Karen’s fine for the chorus. She’s maybe even fine singing in orange juice commercials. But the only time in this entire season that she’s appeared remotely sexy is for a few seconds in this episode, when she storms exasperatedly onto the stage in her underthings to complain about the rushed costume change. It’s such a disarmingly human moment, and there haven’t been enough of those involving Karen Cartwright. She’s just hasn’t shown enough nuance.
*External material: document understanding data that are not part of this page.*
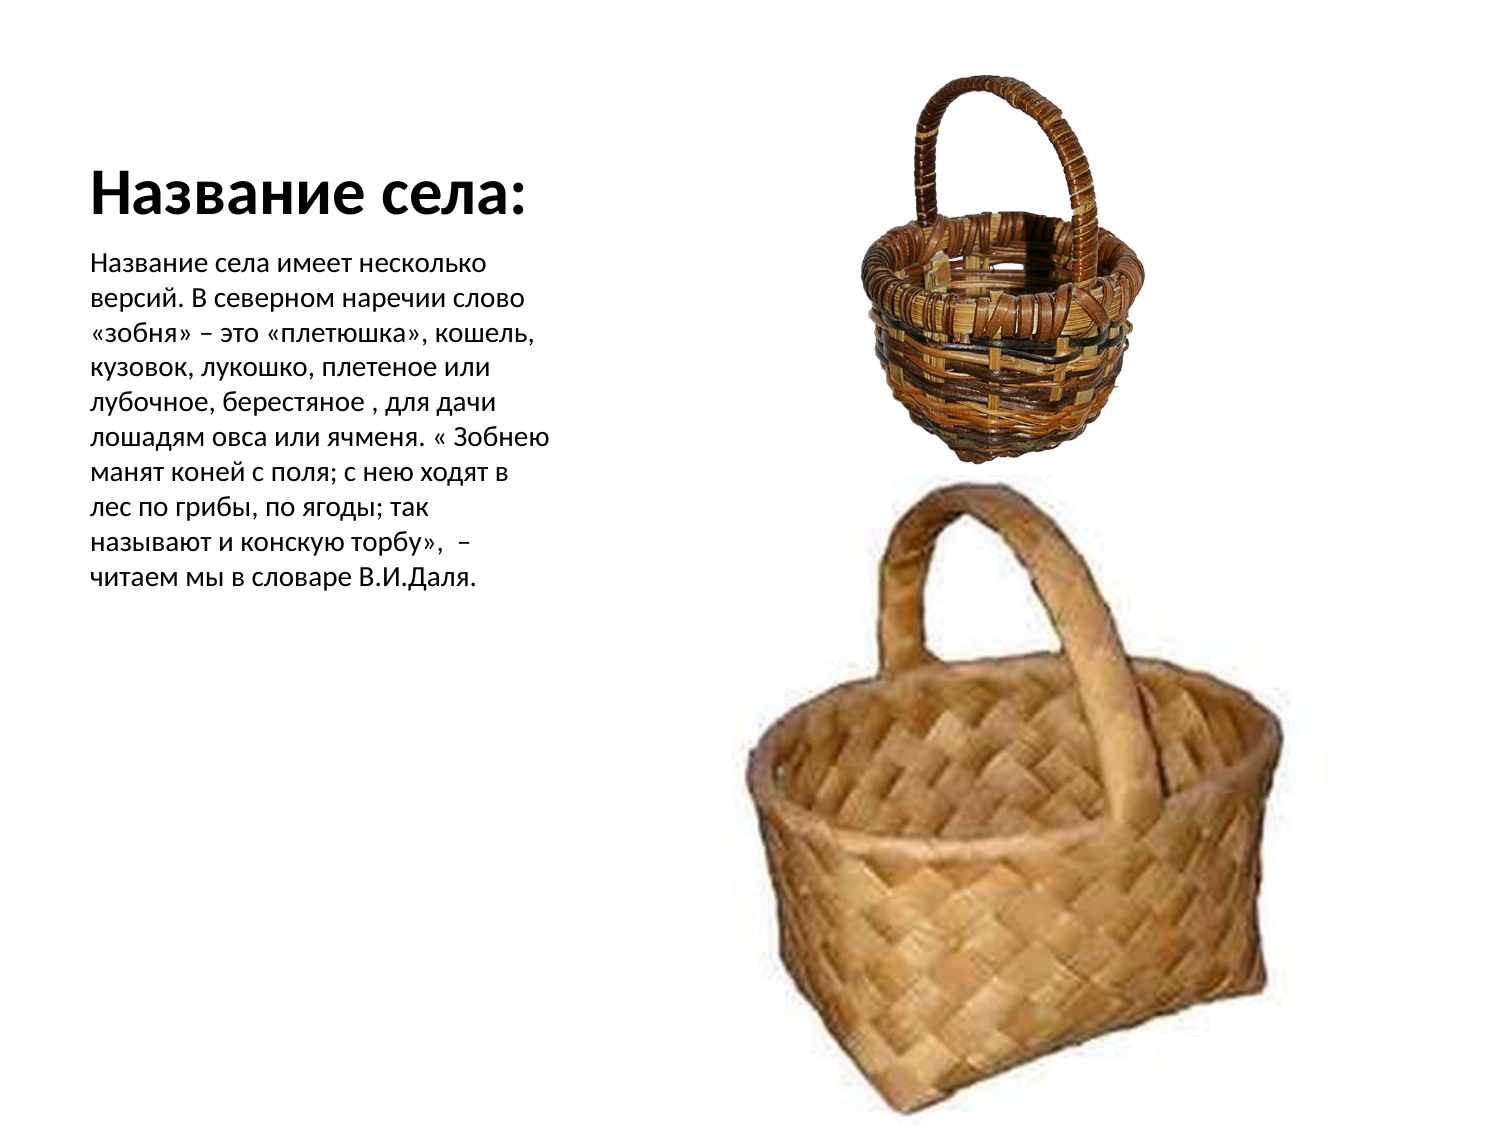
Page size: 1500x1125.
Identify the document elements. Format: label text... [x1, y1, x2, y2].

list Название села имеет несколько версий. В северном наречии слово «зобня» – это «плетюшка», кошель, кузовок, лукошко, плетеное или лубочное, берестяное , для дачи лошадям овса или ячменя. « Зобнею манят коней с поля; с нею ходят в лес по грибы, по ягоды; так называют и конскую торбу», – читаем мы в словаре В.И.Даля. [75, 235, 569, 1005]
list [843, 58, 1155, 473]
title Название села: [75, 44, 569, 235]
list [679, 475, 1343, 1125]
And she’s not Marilyn Monroe. If she’s Derek’s “vision” of Marilyn, then he’s in the process of neutralizing the enduring power of an American icon. The creators of Bombshell wanted to mount a show about a woman. Instead, they’re fading in on a girl.

Stray observations:

  • “Hello, Michael Riedel. I’m using your full name so that the people watching at home will know who I’m talking to on the phone. I was going to say, ‘Hello, influential Broadway reporter/critic Michael Riedel,’ but that seemed a bit too forced, even for Smash.”
  • I have to give Smash credit for giving at least two of the non-Karen, non-Sam chorines actual personalities. I wish they’d been used more, but I did appreciate that whenever I saw Bobby or Jessica singing and dancing in the background of a scene, I could think of them as real people.
  • Julia throws up. She never throws up. The last time she threw up was when she… Wait, you don’t think? But now what will become of Leo’s baby sister in China?!
  • Thanks to Zack for taking over last week. Somehow I get the feeling he won’t be raising his hand for this assignment again next season. (And I hope you don’t take it personally that I was otherwise occupied. I promise, I wan’t running away from you. I was running away from myself.)
  • I’m afraid we have to shelve Kanin’s Smash until next season, just when the troupe in the novel has moved on from Boston to Philadelphia, and just when our narrator/heroine has met the man who wrote the book on which the musical Shine On, Harvest Moon is unofficially based. Will she eventually have explicitly described, possibly kinky sex with this gentlemen? I’ll let you know next year. In the meantime, revel in her descriptions of him:

Those perfect teeth. Real? Gray hair, pink face. Rugged. Scar on chin. Tall. Stolid. Athletic. Male as hell. Was he a young-old man or an old-young man? I couldn’t tell. I still don’t know. My first impression was that here was a man who not only loved life but enjoyed it. In the hours ahead, I was to find that my first impression had been—as it rarely is—perfectly correct. … I was thinking that I’d better not fall for this man—too complicated, too talented, which usually means too infrequently available. But I was twitching pleasantly down there between my thighs and I resolved that when he came on (why did I think he would?), I would hold back only long enough to make it look respectable. My instinct (infallible in these matters) told me that he was not one who would respond to a predatory female—which I have been on occasion, with lovely results.